TASK TO CARRY OUT:
An exact copy of every record below is needed, with the pictures left out.

═══ DATA FOR THIS TASK ═══

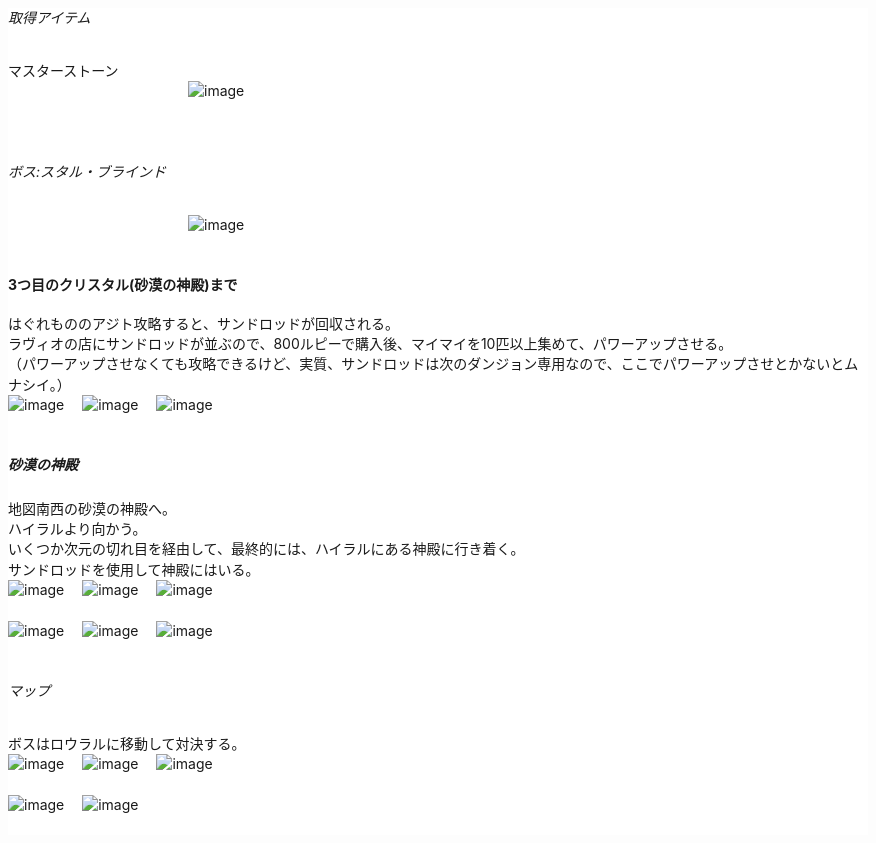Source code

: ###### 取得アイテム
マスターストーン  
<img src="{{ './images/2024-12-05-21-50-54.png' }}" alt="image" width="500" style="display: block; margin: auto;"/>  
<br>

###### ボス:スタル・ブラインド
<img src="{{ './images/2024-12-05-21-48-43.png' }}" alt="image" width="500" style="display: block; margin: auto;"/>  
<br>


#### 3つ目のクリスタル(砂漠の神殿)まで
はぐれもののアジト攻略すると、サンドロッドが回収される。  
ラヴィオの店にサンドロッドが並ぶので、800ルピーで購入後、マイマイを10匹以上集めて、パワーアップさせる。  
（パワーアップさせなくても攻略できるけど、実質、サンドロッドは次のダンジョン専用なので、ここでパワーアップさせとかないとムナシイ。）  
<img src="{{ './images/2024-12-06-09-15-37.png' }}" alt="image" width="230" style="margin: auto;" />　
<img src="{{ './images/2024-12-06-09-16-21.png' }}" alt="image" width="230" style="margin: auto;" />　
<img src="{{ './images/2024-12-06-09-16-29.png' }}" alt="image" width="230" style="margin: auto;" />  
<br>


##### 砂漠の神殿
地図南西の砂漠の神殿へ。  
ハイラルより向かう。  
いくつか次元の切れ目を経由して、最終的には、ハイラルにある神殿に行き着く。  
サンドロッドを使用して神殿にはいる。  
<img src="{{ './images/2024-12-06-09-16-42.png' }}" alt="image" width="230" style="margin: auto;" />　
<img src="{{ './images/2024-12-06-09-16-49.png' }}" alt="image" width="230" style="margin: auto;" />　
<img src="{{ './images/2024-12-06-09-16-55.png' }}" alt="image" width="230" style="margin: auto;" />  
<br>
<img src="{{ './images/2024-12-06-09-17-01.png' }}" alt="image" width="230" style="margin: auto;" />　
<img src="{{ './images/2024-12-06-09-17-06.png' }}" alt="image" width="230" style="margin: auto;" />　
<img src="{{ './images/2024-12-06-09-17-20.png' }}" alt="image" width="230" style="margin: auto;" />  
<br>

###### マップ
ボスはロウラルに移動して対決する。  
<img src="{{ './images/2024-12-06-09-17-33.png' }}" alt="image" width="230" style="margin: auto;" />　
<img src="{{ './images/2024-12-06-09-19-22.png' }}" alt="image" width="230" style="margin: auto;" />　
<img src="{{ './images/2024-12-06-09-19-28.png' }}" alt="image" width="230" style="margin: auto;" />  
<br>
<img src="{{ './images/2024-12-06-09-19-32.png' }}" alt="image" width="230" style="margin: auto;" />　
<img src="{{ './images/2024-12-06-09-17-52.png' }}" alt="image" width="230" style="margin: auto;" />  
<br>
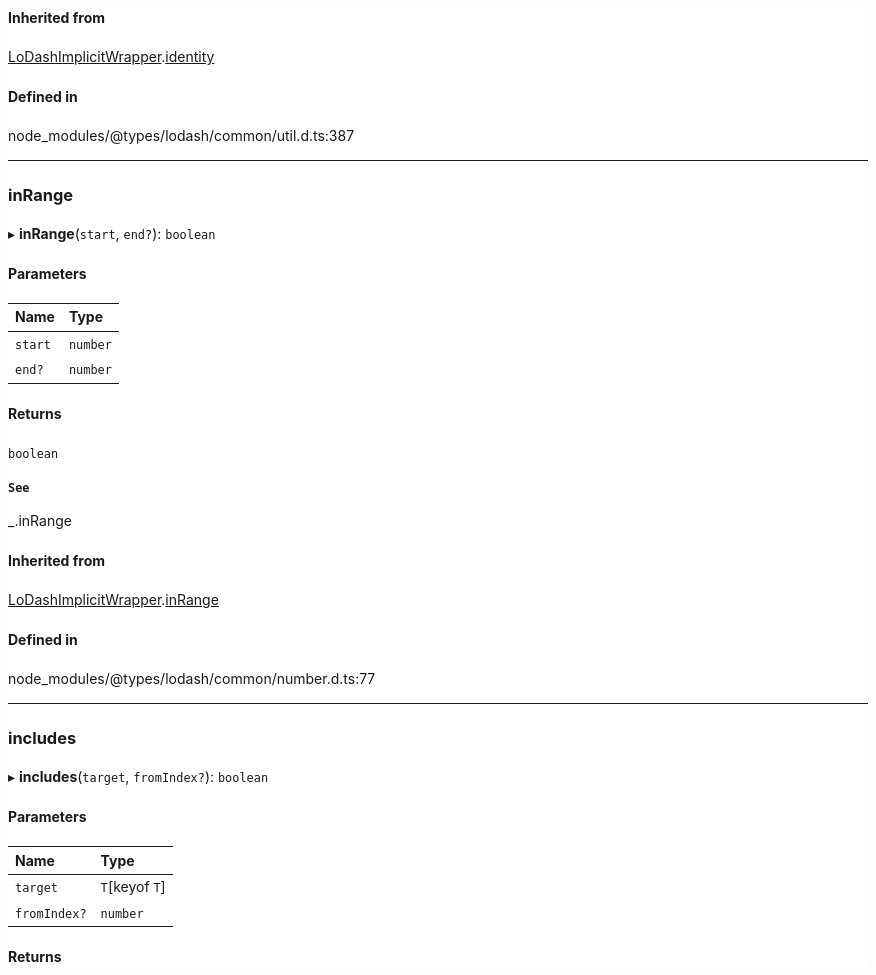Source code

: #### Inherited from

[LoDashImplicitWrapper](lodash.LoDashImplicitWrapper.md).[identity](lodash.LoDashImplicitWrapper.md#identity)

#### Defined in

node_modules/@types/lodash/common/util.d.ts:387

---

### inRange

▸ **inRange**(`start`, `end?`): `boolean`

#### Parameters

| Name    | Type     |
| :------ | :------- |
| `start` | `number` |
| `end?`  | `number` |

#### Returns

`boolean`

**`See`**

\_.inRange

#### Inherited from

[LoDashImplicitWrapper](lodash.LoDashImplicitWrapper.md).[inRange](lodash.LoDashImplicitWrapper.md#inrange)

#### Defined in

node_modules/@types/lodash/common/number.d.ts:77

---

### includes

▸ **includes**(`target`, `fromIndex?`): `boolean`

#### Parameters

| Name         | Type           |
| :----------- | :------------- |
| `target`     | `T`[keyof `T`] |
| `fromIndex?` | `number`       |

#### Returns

═══

ANSWER TO THIS TASK:
Source code

: ###### 取得アイテム
マスターストーン  
<img src="{{ './images/2024-12-05-21-50-54.png' }}" alt="image" width="500" style="display: block; margin: auto;"/>  
<br>

###### ボス:スタル・ブラインド
<img src="{{ './images/2024-12-05-21-48-43.png' }}" alt="image" width="500" style="display: block; margin: auto;"/>  
<br>


#### 3つ目のクリスタル(砂漠の神殿)まで
はぐれもののアジト攻略すると、サンドロッドが回収される。  
ラヴィオの店にサンドロッドが並ぶので、800ルピーで購入後、マイマイを10匹以上集めて、パワーアップさせる。  
（パワーアップさせなくても攻略できるけど、実質、サンドロッドは次のダンジョン専用なので、ここでパワーアップさせとかないとムナシイ。）  
<img src="{{ './images/2024-12-06-09-15-37.png' }}" alt="image" width="230" style="margin: auto;" />　
<img src="{{ './images/2024-12-06-09-16-21.png' }}" alt="image" width="230" style="margin: auto;" />　
<img src="{{ './images/2024-12-06-09-16-29.png' }}" alt="image" width="230" style="margin: auto;" />  
<br>


##### 砂漠の神殿
地図南西の砂漠の神殿へ。  
ハイラルより向かう。  
いくつか次元の切れ目を経由して、最終的には、ハイラルにある神殿に行き着く。  
サンドロッドを使用して神殿にはいる。  
<img src="{{ './images/2024-12-06-09-16-42.png' }}" alt="image" width="230" style="margin: auto;" />　
<img src="{{ './images/2024-12-06-09-16-49.png' }}" alt="image" width="230" style="margin: auto;" />　
<img src="{{ './images/2024-12-06-09-16-55.png' }}" alt="image" width="230" style="margin: auto;" />  
<br>
<img src="{{ './images/2024-12-06-09-17-01.png' }}" alt="image" width="230" style="margin: auto;" />　
<img src="{{ './images/2024-12-06-09-17-06.png' }}" alt="image" width="230" style="margin: auto;" />　
<img src="{{ './images/2024-12-06-09-17-20.png' }}" alt="image" width="230" style="margin: auto;" />  
<br>

###### マップ
ボスはロウラルに移動して対決する。  
<img src="{{ './images/2024-12-06-09-17-33.png' }}" alt="image" width="230" style="margin: auto;" />　
<img src="{{ './images/2024-12-06-09-19-22.png' }}" alt="image" width="230" style="margin: auto;" />　
<img src="{{ './images/2024-12-06-09-19-28.png' }}" alt="image" width="230" style="margin: auto;" />  
<br>
<img src="{{ './images/2024-12-06-09-19-32.png' }}" alt="image" width="230" style="margin: auto;" />　
<img src="{{ './images/2024-12-06-09-17-52.png' }}" alt="image" width="230" style="margin: auto;" />  
<br>
Source code

: #### Inherited from

[LoDashImplicitWrapper](lodash.LoDashImplicitWrapper.md).[identity](lodash.LoDashImplicitWrapper.md#identity)

#### Defined in

node_modules/@types/lodash/common/util.d.ts:387

---

### inRange

▸ **inRange**(`start`, `end?`): `boolean`

#### Parameters

| Name    | Type     |
| :------ | :------- |
| `start` | `number` |
| `end?`  | `number` |

#### Returns

`boolean`

**`See`**

\_.inRange

#### Inherited from

[LoDashImplicitWrapper](lodash.LoDashImplicitWrapper.md).[inRange](lodash.LoDashImplicitWrapper.md#inrange)

#### Defined in

node_modules/@types/lodash/common/number.d.ts:77

---

### includes

▸ **includes**(`target`, `fromIndex?`): `boolean`

#### Parameters

| Name         | Type           |
| :----------- | :------------- |
| `target`     | `T`[keyof `T`] |
| `fromIndex?` | `number`       |

#### Returns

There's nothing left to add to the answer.